Nobel Chemistry Prize - 2009

The Royal Swedish Academy of Sciences has decided to award the Nobel Prize in Chemistry for 2009 jointly to Venkatraman Ramakrishnan, Thomas A. Steitz and Ada E. Yonath, "for studies of the structure and function of the ribosome".

The Ribosome – a complex structure

The human body is built from approximately one hundred thousand billion cells. Each cell contains thousands of ribosomes, which are composed of a small and a large subunit. The subunits are built from rRNA-molecules, constructed from nucleotides, and proteins, made from amino acids. Nucleotides and amino acids, in turn, are built from atoms. In all, a ribosome is built from hundreds of thousands of atoms.

The ribosome connects about ten amino acids per second
Thomas Steitz has taken snapshots of different steps in the chemical reaction where amino acids are connected. The reaction is catalysed by the large subunit. Thanks to work of Thomas Steitz, scientists now know which atoms in the ribosome are involved in the various reaction steps.

Proteins control life

In the human body there are tens of thousands of proteins that build and control life at the chemical level. Examples of proteins are oxygen-transporting haemoglobin, hormones such as insulin and the antibodies of the immune system. Proteins are built from 20 different kinds of amino acids which are linked together in long chains. A protein chain can consist of anything from ten to tens of thousands of amino acids.



The ribosome – a target for new antibiotics
Today, humans have an arsenal of different antibiotics which can be used in the fight against disease-generating bacteria. Many of these antibiotics kill bacteria by blocking the functions of their ribosomes. However, bacteria have become resistant to most of these drugs at an
ominous rate. Therefore we need new ones.

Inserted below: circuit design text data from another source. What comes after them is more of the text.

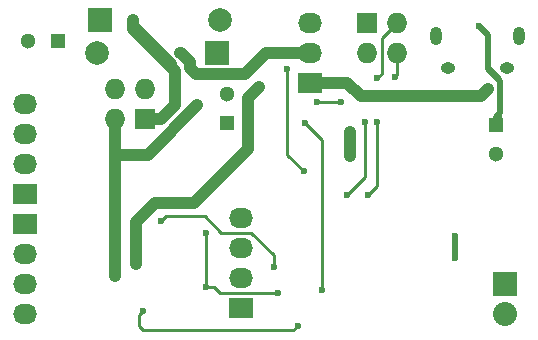
<source format=gbr>
G04 #@! TF.FileFunction,Copper,L2,Bot,Signal*
%FSLAX46Y46*%
G04 Gerber Fmt 4.6, Leading zero omitted, Abs format (unit mm)*
G04 Created by KiCad (PCBNEW (2015-08-05 BZR 6055, Git fa29c62)-product) date 24/12/2015 2:00:31 PM*
%MOMM*%
G01*
G04 APERTURE LIST*
%ADD10C,0.100000*%
%ADD11C,1.300000*%
%ADD12R,1.300000X1.300000*%
%ADD13C,1.998980*%
%ADD14R,1.998980X1.998980*%
%ADD15R,2.032000X1.727200*%
%ADD16O,2.032000X1.727200*%
%ADD17O,1.250000X0.950000*%
%ADD18O,1.000000X1.550000*%
%ADD19R,1.727200X1.727200*%
%ADD20O,1.727200X1.727200*%
%ADD21R,2.032000X2.032000*%
%ADD22O,2.032000X2.032000*%
%ADD23C,0.600000*%
%ADD24C,1.016000*%
%ADD25C,0.250000*%
%ADD26C,0.508000*%
%ADD27C,0.254000*%
G04 APERTURE END LIST*
D10*
D11*
X76494000Y-136906000D03*
D12*
X78994000Y-136906000D03*
D11*
X93345000Y-141391000D03*
D12*
X93345000Y-143891000D03*
D11*
X116078000Y-146518000D03*
D12*
X116078000Y-144018000D03*
D13*
X92710000Y-135125460D03*
D14*
X82550000Y-135125460D03*
D13*
X82296000Y-137924540D03*
D14*
X92456000Y-137924540D03*
D15*
X94488000Y-159512000D03*
D16*
X94488000Y-156972000D03*
X94488000Y-154432000D03*
X94488000Y-151892000D03*
D17*
X117054900Y-139230540D03*
X112054900Y-139230540D03*
D18*
X118054900Y-136530540D03*
X111054900Y-136530540D03*
D15*
X76200000Y-149860000D03*
D16*
X76200000Y-147320000D03*
X76200000Y-144780000D03*
X76200000Y-142240000D03*
D19*
X105156000Y-135382000D03*
D20*
X107696000Y-135382000D03*
X105156000Y-137922000D03*
X107696000Y-137922000D03*
D15*
X100330000Y-140462000D03*
D16*
X100330000Y-137922000D03*
X100330000Y-135382000D03*
D15*
X76200000Y-152400000D03*
D16*
X76200000Y-154940000D03*
X76200000Y-157480000D03*
X76200000Y-160020000D03*
D19*
X86360000Y-143510000D03*
D20*
X83820000Y-143510000D03*
X86360000Y-140970000D03*
X83820000Y-140970000D03*
D21*
X116840000Y-157480000D03*
D22*
X116840000Y-160020000D03*
D23*
X85598000Y-155829000D03*
X96012000Y-140843000D03*
X111125000Y-141605000D03*
X115443000Y-140970000D03*
X103759000Y-144653000D03*
X103759000Y-146685000D03*
X112649000Y-155321000D03*
X112649000Y-153416000D03*
X114681000Y-135636000D03*
X90805000Y-142367000D03*
X102997000Y-142113000D03*
X100965000Y-142113000D03*
X83820000Y-156845000D03*
X89408000Y-137922000D03*
X85344000Y-135128000D03*
X99949000Y-143891000D03*
X101346000Y-157988000D03*
X99314000Y-161036000D03*
X86233000Y-159766000D03*
X98425000Y-139319000D03*
X99822000Y-147955000D03*
X106045000Y-140081000D03*
X105029000Y-143764000D03*
X103505000Y-149987000D03*
X107569000Y-139954000D03*
X106045000Y-143764000D03*
X105283000Y-149987000D03*
X97282000Y-156083000D03*
X87757000Y-152146000D03*
X91567000Y-153162000D03*
X97663000Y-158242000D03*
X91567000Y-157734000D03*
D24*
X100330000Y-140462000D02*
X103505000Y-140462000D01*
X103505000Y-140462000D02*
X104648000Y-141605000D01*
X104648000Y-141605000D02*
X111125000Y-141605000D01*
X111125000Y-141605000D02*
X114808000Y-141605000D01*
X114808000Y-141605000D02*
X115443000Y-140970000D01*
X85598000Y-152273000D02*
X85598000Y-155829000D01*
X87249000Y-150622000D02*
X85598000Y-152273000D01*
X90551000Y-150622000D02*
X87249000Y-150622000D01*
X95123000Y-146050000D02*
X90551000Y-150622000D01*
X95123000Y-141732000D02*
X95123000Y-146050000D01*
X96012000Y-140843000D02*
X95123000Y-141732000D01*
D25*
X112649000Y-141605000D02*
X111125000Y-141605000D01*
X115443000Y-140970000D02*
X114808000Y-141605000D01*
X114808000Y-141605000D02*
X112649000Y-141605000D01*
X111125000Y-141605000D02*
X104648000Y-141605000D01*
X104648000Y-141605000D02*
X103505000Y-140462000D01*
D24*
X103759000Y-144653000D02*
X103759000Y-146685000D01*
D26*
X112649000Y-153416000D02*
X112649000Y-155321000D01*
X115443000Y-139065000D02*
X115443000Y-139319000D01*
X116459000Y-143002000D02*
X116078000Y-143383000D01*
X116459000Y-140335000D02*
X116459000Y-143002000D01*
X115443000Y-139319000D02*
X116459000Y-140335000D01*
X116078000Y-143383000D02*
X116078000Y-144018000D01*
X115443000Y-139065000D02*
X115443000Y-136398000D01*
X115443000Y-136398000D02*
X114681000Y-135636000D01*
D25*
X116459000Y-140081000D02*
X116459000Y-143637000D01*
X114681000Y-135636000D02*
X115443000Y-136398000D01*
X115443000Y-139065000D02*
X116459000Y-140081000D01*
X116459000Y-143637000D02*
X116078000Y-144018000D01*
D24*
X83820000Y-146558000D02*
X86614000Y-146558000D01*
X86614000Y-146558000D02*
X90805000Y-142367000D01*
X83820000Y-156845000D02*
X83820000Y-146558000D01*
X83820000Y-146558000D02*
X83820000Y-143510000D01*
D25*
X100965000Y-142113000D02*
X102997000Y-142113000D01*
D24*
X100330000Y-137922000D02*
X96647000Y-137922000D01*
X96647000Y-137922000D02*
X94869000Y-139700000D01*
X94869000Y-139700000D02*
X90678000Y-139700000D01*
X90678000Y-139700000D02*
X90170000Y-139192000D01*
X90170000Y-139192000D02*
X90170000Y-138684000D01*
X90170000Y-138684000D02*
X89452564Y-137966564D01*
X89452564Y-137966564D02*
X89363436Y-137966564D01*
X89363436Y-137966564D02*
X89408000Y-137922000D01*
D27*
X90170000Y-138684000D02*
X89408000Y-137922000D01*
X90170000Y-139192000D02*
X90170000Y-138684000D01*
X90678000Y-139700000D02*
X90170000Y-139192000D01*
X94869000Y-139700000D02*
X90678000Y-139700000D01*
X96647000Y-137922000D02*
X94869000Y-139700000D01*
D24*
X86360000Y-143510000D02*
X87757000Y-143510000D01*
X87757000Y-143510000D02*
X88900000Y-142367000D01*
X88900000Y-142367000D02*
X88900000Y-139446000D01*
X88900000Y-139446000D02*
X85344000Y-135890000D01*
X85344000Y-135890000D02*
X85344000Y-135128000D01*
D27*
X88900000Y-142367000D02*
X87757000Y-143510000D01*
X88900000Y-138684000D02*
X88900000Y-142367000D01*
X85344000Y-135128000D02*
X88900000Y-138684000D01*
X99949000Y-143891000D02*
X101346000Y-145288000D01*
X101346000Y-145288000D02*
X101346000Y-157988000D01*
X98933000Y-161417000D02*
X99314000Y-161036000D01*
X86233000Y-161417000D02*
X98933000Y-161417000D01*
X85852000Y-161036000D02*
X86233000Y-161417000D01*
X85852000Y-160147000D02*
X85852000Y-161036000D01*
X86233000Y-159766000D02*
X85852000Y-160147000D01*
D25*
X98425000Y-146558000D02*
X98425000Y-139319000D01*
X99822000Y-147955000D02*
X98425000Y-146558000D01*
X106426000Y-136652000D02*
X107696000Y-135382000D01*
X106426000Y-139700000D02*
X106426000Y-136652000D01*
X106045000Y-140081000D02*
X106426000Y-139700000D01*
X105029000Y-148463000D02*
X105029000Y-143764000D01*
X103505000Y-149987000D02*
X105029000Y-148463000D01*
X107696000Y-139827000D02*
X107696000Y-137922000D01*
X107569000Y-139954000D02*
X107696000Y-139827000D01*
X106045000Y-149225000D02*
X106045000Y-143764000D01*
X105283000Y-149987000D02*
X106045000Y-149225000D01*
D27*
X97282000Y-155067000D02*
X97282000Y-156083000D01*
X95377000Y-153162000D02*
X97282000Y-155067000D01*
X92837000Y-153162000D02*
X95377000Y-153162000D01*
X91440000Y-151765000D02*
X92837000Y-153162000D01*
X88138000Y-151765000D02*
X91440000Y-151765000D01*
X87757000Y-152146000D02*
X88138000Y-151765000D01*
X91567000Y-157734000D02*
X91567000Y-153162000D01*
X91567000Y-157734000D02*
X92202000Y-157734000D01*
X92710000Y-158242000D02*
X97663000Y-158242000D01*
X92202000Y-157734000D02*
X92710000Y-158242000D01*
M02*

</source>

This year’s three Nobel Laureates in chemistry have all produced structures that show how different antibiotics bind to the ribosome. Some of them block the tunnel through which the growing proteins leave the ribosome, others prevent the formation of the peptide bond between amino acids. Still others corrupt the translation from DNA/RNA-language into protein language.

Several companies now use the structures of the ribosome in order to develop new antibiotics. Some of these are currently undergoing clinical tests, in order to come to grips with the problem of multiresistant bacteria (e.g. MRSA).